----- Excerpt to read -----

The document will also contain explicit wording that the arrangement in no way constitutes payment for genetic material, for a child, or for relinquishment of a child or sets out any payment, compensation or remuneration arrangements other than what is expressly allowed by New York Domestic Relations Law, Article 8, § 123(a) and (b). A key point is that it is made clear in the document that the parties do not intend to exchange funds (and they should mean it).
All parties should also consult with independent legal counsel regarding this compassionate surrogacy arrangement and the potential legal consequences of this arrangement and the document will contain many of the following provisions (this is NOT an complete list):
• Declaration of intentions including what the parties are trying to accomplish and the purpose and intent of the agreement
• A description of the assumption of risk including that the Surrogate is aware of the risks of pregnancy and knowingly and willingly undertakes them
• Acknowledgement that the Parties have had independent advice and have been informed by their respective attorneys that the legislature or Courts may declare that the Agreement is void as against public policy, in whole or in part, or may hold the Agreement unenforceable in whole or in part
• Acknowledgement that parties warrant that they understand the law and that the surrogacy is a compassionate one
• Details related to Financial Issues including that the Intended Parents pay for health care and will issue payment directly to healthcare providers whenever possible
• What should occur Before pregnancy
• What should occur during pregnancy – eg. What do the parties intend in terms of activities for the surrogate during pregnancy
• What should occur after pregnancy – eg. Can the surrogate breast feed
• Health precautions – What screening and tests should be completed
• How embryo or other transfer will take place
• Details regarding health care (eg. Physician used, confidentiality, etc.)

----- Dataset extract -----

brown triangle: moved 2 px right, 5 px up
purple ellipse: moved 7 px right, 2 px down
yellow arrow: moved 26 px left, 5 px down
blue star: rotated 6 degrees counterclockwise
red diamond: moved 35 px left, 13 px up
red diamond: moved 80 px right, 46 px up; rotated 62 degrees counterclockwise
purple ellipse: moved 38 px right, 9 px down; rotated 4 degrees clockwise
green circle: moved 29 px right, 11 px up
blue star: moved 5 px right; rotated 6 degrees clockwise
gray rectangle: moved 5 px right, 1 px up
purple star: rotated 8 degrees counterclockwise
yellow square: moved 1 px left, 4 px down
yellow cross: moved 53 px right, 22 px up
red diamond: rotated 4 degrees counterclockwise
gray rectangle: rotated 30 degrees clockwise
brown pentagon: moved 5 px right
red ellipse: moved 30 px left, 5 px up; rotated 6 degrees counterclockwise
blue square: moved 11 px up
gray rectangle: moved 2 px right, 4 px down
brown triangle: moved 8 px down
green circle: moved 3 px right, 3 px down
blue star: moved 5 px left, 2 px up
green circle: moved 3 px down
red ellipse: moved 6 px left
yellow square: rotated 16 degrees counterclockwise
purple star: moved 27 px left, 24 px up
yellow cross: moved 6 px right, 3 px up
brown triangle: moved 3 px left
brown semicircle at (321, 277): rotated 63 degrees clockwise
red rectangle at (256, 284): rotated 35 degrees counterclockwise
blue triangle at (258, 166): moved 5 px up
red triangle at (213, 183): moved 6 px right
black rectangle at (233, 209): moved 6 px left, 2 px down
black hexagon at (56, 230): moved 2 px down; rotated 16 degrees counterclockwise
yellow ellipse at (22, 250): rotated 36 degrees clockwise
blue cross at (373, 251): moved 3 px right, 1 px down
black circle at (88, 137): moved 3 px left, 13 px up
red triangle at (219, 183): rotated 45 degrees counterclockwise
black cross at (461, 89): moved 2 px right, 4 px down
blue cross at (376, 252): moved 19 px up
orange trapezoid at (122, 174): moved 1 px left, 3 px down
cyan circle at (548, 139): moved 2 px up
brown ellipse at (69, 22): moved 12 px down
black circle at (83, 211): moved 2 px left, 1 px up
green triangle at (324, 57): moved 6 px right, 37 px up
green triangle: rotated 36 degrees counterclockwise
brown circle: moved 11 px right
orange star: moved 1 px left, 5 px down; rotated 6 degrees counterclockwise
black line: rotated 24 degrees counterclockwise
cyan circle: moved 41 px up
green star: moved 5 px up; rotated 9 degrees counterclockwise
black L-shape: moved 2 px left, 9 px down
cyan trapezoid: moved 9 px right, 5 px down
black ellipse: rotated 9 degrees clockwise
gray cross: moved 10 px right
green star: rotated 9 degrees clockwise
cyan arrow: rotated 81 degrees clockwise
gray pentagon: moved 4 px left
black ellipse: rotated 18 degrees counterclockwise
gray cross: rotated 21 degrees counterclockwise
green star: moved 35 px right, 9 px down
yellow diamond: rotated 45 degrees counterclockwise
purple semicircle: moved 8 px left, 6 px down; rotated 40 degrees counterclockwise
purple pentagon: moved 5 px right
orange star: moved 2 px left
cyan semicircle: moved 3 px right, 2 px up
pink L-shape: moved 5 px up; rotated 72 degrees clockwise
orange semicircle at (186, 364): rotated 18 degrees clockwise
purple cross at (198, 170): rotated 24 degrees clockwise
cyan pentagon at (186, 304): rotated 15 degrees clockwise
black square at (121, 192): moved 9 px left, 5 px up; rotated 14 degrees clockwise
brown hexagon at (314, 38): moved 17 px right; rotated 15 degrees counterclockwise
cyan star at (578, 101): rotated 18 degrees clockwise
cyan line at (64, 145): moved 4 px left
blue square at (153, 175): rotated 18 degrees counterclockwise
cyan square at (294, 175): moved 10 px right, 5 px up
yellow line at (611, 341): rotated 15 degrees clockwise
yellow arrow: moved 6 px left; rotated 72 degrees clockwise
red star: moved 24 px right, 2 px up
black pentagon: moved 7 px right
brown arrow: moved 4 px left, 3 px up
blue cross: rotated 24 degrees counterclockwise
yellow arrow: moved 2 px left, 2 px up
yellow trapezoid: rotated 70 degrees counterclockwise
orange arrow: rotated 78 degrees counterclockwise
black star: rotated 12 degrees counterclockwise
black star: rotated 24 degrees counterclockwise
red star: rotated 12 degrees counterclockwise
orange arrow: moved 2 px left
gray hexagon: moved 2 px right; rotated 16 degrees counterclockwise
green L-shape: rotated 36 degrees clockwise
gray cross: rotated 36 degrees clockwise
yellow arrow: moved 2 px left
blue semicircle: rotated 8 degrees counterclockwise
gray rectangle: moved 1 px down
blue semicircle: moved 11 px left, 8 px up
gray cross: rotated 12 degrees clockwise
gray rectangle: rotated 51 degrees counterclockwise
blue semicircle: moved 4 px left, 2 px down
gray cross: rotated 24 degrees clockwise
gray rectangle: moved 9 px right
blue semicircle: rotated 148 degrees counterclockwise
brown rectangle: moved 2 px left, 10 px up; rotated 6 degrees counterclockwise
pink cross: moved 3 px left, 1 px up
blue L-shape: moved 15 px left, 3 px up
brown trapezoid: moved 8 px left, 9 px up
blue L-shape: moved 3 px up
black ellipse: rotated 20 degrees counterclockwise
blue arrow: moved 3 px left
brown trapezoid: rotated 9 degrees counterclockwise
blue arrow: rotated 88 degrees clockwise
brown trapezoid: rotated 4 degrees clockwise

-----

Rewrite the excerpt on compassionate surrogacy agreements from "The document will also" to "should mean it).", substituting "surrender" for "relinquishment" throughout.

(Task response):
The document will also contain explicit wording that the arrangement in no way constitutes payment for genetic material, for a child, or for surrender of a child or sets out any payment, compensation or remuneration arrangements other than what is expressly allowed by New York Domestic Relations Law, Article 8, § 123(a) and (b). A key point is that it is made clear in the document that the parties do not intend to exchange funds (and they should mean it).